Exercise brief
Begin your copy at the line with "middle tip: (197, 222)" in the records below and end it at the line with "pinky tip: (159, 127)", restating each line word for word; omit the pictures.
══ Dataset extract
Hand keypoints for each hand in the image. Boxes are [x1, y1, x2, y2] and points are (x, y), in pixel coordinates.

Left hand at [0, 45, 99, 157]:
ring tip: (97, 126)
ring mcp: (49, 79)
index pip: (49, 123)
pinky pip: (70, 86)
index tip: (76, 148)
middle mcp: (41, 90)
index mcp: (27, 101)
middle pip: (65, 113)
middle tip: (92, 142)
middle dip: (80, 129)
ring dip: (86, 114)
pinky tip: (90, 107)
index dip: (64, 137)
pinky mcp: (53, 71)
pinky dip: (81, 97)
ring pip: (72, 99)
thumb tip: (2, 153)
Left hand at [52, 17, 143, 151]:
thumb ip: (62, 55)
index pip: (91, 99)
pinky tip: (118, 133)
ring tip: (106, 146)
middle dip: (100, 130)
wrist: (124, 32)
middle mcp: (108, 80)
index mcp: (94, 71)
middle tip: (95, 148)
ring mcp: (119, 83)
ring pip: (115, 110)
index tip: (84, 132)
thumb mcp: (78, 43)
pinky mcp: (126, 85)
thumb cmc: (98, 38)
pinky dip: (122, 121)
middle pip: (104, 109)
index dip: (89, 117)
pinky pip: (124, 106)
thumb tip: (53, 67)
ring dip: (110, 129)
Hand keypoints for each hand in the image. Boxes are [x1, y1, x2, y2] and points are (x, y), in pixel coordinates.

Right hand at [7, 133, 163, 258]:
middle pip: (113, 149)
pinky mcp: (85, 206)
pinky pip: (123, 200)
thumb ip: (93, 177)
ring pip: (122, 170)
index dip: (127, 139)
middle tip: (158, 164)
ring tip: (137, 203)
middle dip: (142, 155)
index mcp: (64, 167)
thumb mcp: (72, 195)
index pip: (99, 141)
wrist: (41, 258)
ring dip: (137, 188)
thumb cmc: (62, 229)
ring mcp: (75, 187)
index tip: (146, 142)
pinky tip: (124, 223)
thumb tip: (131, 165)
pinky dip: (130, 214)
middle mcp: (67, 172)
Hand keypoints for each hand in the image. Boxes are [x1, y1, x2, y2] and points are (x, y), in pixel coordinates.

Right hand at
════
══ Dataset extract
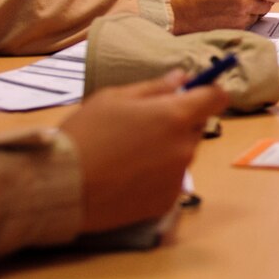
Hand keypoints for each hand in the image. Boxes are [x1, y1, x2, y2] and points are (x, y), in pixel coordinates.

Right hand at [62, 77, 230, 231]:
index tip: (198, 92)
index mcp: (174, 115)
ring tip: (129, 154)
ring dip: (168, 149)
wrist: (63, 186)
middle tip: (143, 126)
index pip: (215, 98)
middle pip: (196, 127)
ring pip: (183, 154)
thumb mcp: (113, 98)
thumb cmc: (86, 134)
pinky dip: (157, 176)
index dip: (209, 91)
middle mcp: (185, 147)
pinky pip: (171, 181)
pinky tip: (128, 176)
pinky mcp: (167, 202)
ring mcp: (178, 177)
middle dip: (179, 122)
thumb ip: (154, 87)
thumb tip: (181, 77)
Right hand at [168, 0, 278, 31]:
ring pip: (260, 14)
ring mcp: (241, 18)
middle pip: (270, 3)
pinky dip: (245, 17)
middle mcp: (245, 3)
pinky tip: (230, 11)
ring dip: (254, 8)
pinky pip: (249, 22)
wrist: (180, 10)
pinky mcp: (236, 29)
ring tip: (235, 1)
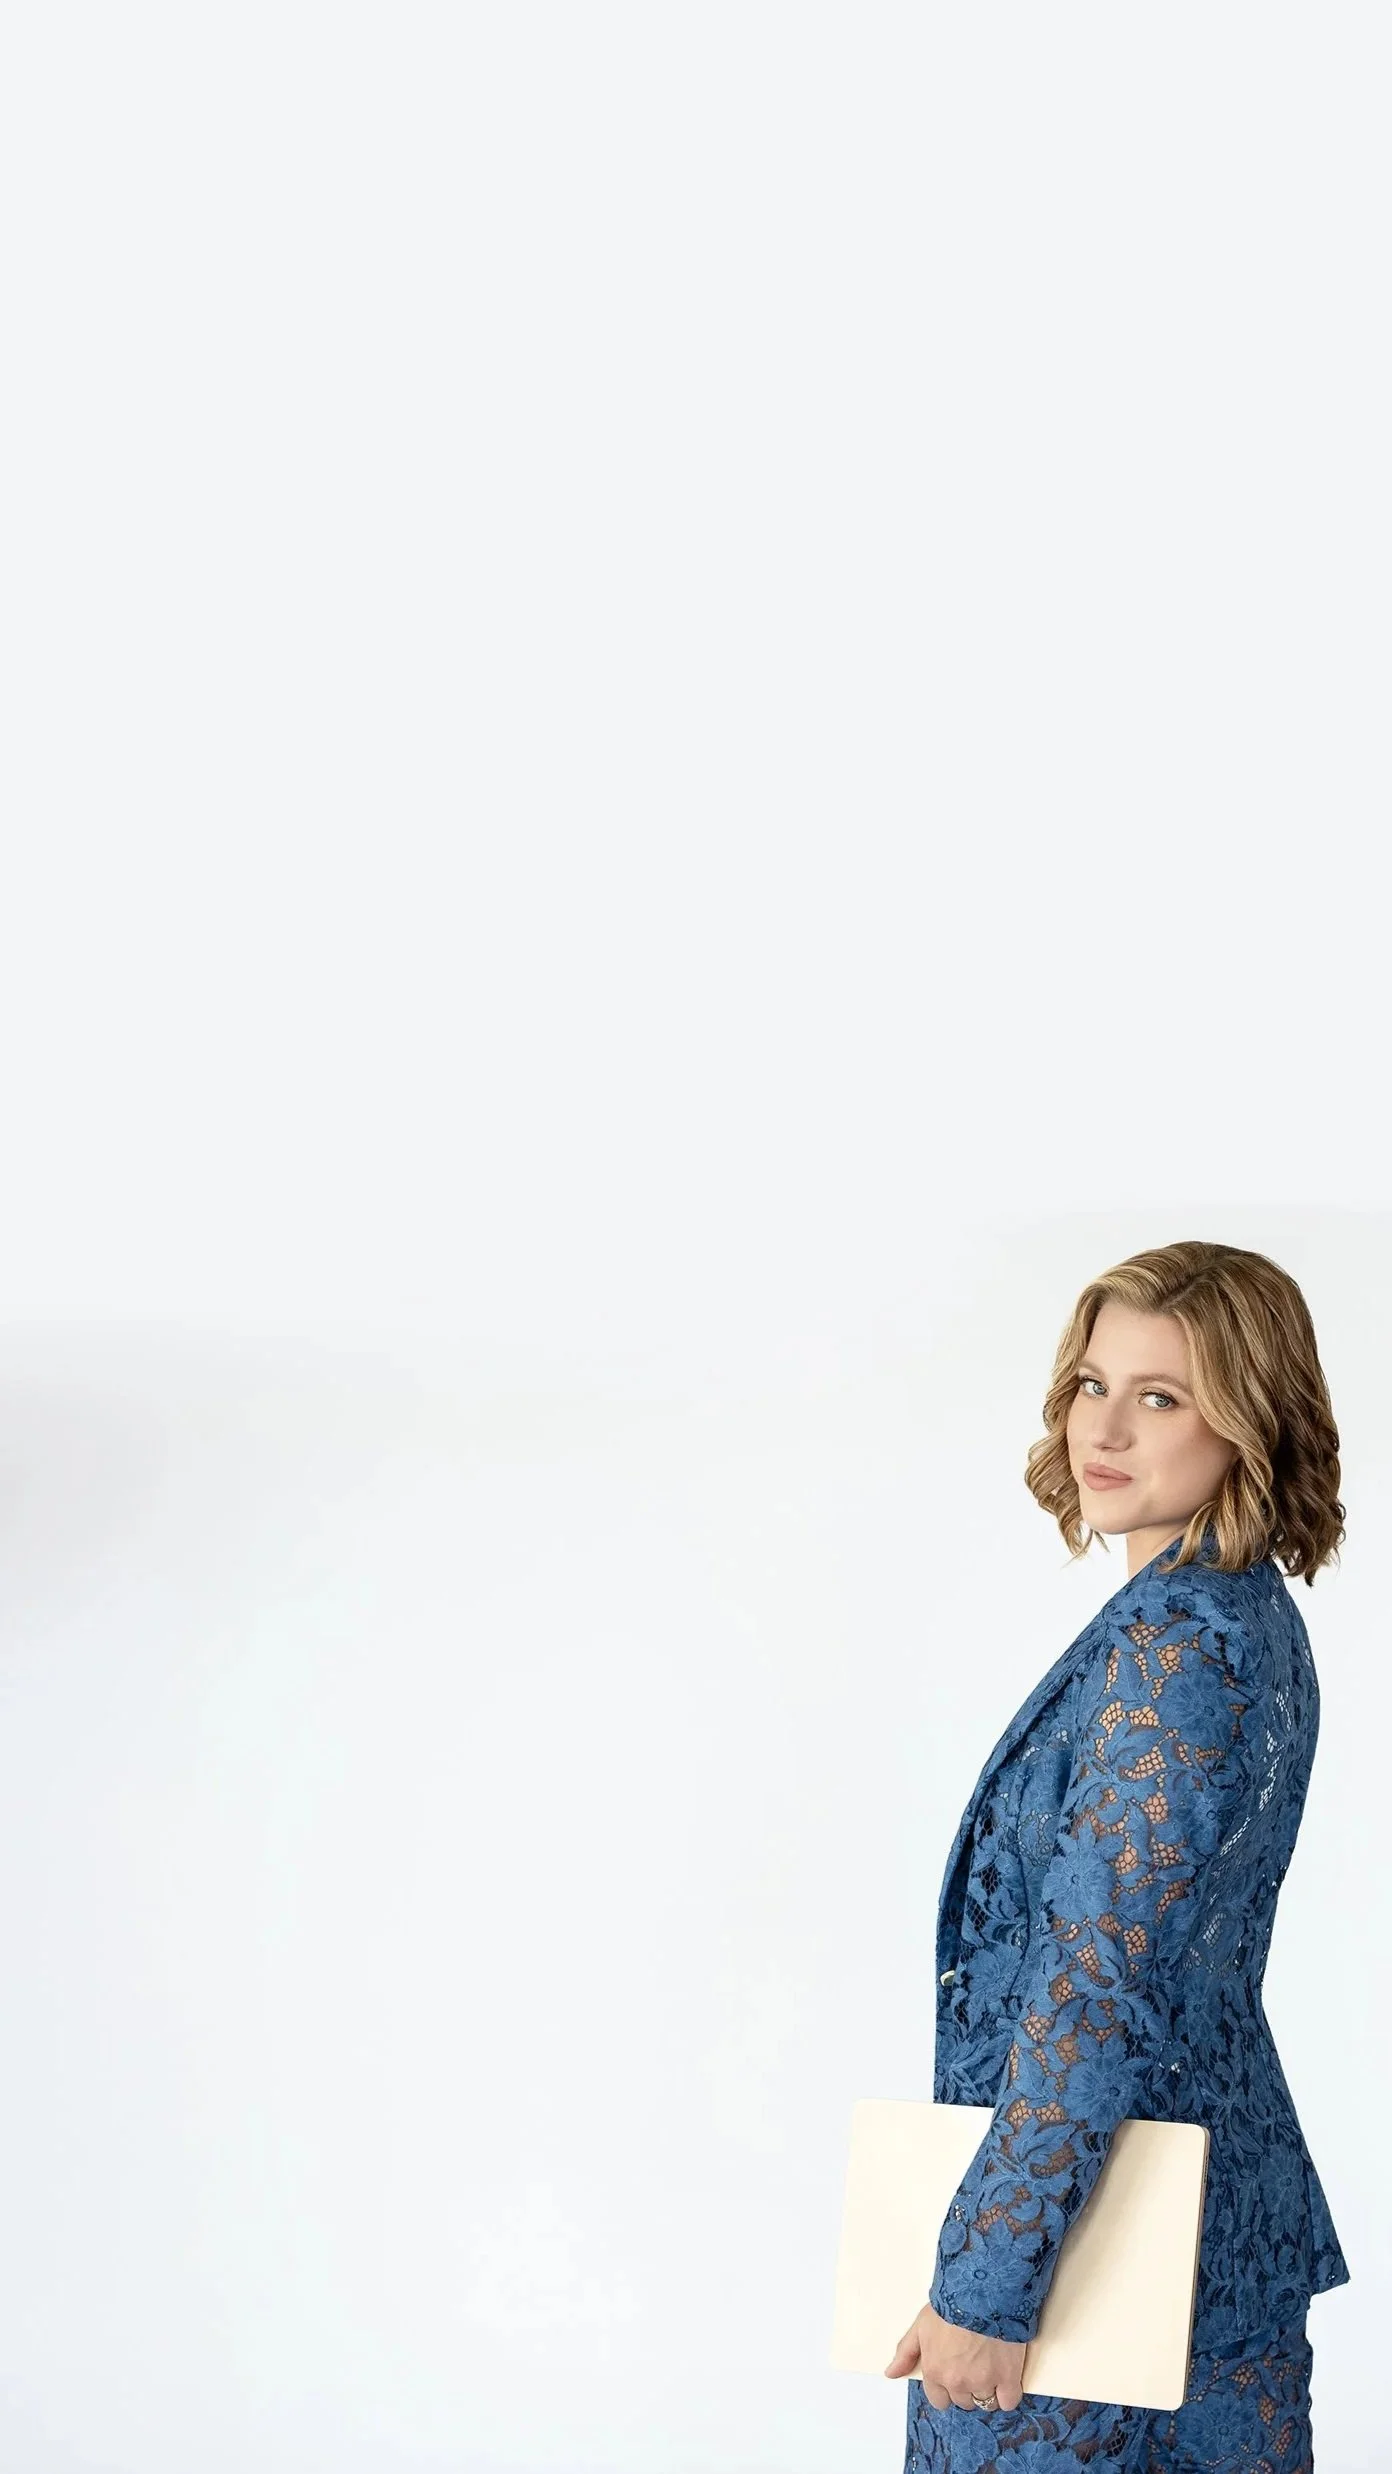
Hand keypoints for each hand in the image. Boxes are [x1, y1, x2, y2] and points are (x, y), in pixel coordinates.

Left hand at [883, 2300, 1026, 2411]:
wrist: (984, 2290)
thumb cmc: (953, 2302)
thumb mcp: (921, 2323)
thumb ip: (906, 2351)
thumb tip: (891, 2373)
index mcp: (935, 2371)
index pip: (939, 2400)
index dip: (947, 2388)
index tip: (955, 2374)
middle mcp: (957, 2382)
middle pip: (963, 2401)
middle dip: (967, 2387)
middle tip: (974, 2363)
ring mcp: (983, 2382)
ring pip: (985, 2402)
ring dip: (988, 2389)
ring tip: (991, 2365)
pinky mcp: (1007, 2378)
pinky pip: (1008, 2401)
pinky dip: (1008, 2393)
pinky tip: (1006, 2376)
════
══ Dataset extract
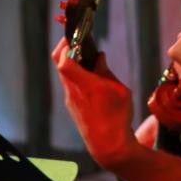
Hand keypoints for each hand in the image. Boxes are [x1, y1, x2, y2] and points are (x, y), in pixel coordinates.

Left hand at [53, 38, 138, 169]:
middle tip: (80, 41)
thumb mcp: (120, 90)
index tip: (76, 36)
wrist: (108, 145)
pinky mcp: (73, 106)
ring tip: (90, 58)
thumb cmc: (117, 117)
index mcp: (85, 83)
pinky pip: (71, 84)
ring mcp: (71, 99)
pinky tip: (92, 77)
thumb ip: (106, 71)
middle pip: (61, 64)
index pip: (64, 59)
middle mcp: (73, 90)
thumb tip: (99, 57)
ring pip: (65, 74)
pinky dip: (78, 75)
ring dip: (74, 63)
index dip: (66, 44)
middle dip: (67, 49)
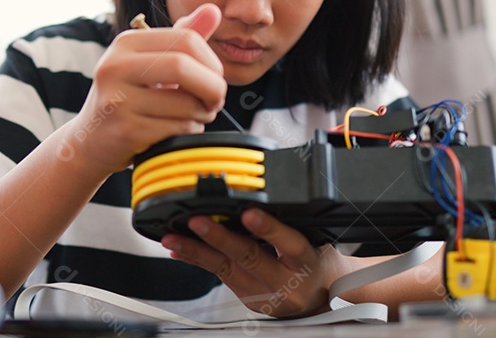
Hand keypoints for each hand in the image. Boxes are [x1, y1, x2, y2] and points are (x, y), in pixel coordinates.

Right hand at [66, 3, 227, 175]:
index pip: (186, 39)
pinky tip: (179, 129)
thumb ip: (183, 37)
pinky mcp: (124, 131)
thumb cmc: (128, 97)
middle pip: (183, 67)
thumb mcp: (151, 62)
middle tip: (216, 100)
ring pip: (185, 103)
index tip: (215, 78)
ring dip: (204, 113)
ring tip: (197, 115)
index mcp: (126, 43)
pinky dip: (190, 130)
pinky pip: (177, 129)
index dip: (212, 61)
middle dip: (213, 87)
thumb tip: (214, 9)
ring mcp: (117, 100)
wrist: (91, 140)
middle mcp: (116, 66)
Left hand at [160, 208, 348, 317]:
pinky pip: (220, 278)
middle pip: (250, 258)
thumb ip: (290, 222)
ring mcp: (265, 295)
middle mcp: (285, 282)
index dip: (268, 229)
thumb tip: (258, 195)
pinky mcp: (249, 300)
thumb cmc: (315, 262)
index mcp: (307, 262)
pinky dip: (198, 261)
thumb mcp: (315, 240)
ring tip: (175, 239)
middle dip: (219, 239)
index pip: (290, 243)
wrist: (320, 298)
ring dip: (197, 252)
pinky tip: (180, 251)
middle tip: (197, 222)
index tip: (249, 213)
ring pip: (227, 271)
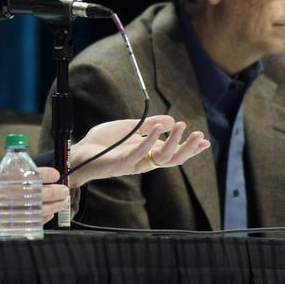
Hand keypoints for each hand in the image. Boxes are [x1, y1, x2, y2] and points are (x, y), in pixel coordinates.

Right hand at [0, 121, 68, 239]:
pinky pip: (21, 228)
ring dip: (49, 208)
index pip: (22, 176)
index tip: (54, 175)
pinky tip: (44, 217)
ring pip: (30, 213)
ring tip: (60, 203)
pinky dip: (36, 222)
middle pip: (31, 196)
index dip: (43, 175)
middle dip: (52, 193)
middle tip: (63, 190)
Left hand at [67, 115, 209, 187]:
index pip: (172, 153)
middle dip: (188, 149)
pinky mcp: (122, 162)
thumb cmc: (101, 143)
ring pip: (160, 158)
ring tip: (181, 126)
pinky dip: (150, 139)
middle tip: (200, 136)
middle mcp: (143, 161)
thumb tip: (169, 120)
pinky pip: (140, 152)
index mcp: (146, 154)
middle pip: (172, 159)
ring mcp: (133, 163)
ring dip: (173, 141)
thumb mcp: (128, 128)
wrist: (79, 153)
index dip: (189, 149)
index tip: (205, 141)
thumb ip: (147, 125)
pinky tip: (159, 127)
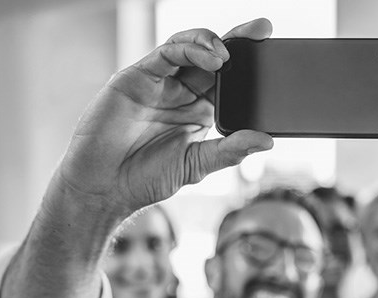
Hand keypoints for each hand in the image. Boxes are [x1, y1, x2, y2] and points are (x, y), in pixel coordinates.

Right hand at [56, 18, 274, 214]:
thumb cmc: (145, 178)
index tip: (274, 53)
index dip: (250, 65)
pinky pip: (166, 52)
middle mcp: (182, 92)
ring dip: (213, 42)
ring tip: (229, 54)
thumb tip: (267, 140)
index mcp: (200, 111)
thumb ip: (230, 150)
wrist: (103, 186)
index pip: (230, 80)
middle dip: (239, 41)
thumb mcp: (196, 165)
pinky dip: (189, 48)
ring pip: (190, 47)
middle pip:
════
Output
middle tip: (197, 222)
index tip: (249, 213)
ring pip: (227, 271)
Hand keypoints for each hand in the image. Boxes are [x1, y1, x2, y2] and points are (x, y), in pixel coordinates.

Right hand at [0, 121, 68, 239]:
pinky pip: (21, 228)
ring dip: (49, 208)
index pip: (22, 176)
index tip: (54, 175)
pinky tip: (44, 217)
ring pip: (30, 213)
ring tip: (60, 203)
pinky dip: (36, 222)
middle pip: (31, 196)
index dip: (43, 175)
middle dip: (52, 193)
middle tip: (63, 190)
Left hand at [67, 115, 209, 187]:
index pip: (172, 153)
middle dip: (188, 149)
pinky mcp: (122, 162)
thumb cmc: (101, 143)
ring pip: (160, 158)
ring tip: (181, 126)
pinky dip: (150, 139)
middle tip: (200, 136)
middle mcp: (143, 161)
thumb tip: (169, 120)
pinky pip: (140, 152)
index mcp: (146, 154)
middle pip: (172, 159)
ring mcp: (133, 163)
ring dip: (173, 141)
thumb mcp: (128, 128)
wrist: (79, 153)
index dip: (189, 149)
index tip: (205, 141)
thumb ip: (147, 125)
pinky tip: (159, 127)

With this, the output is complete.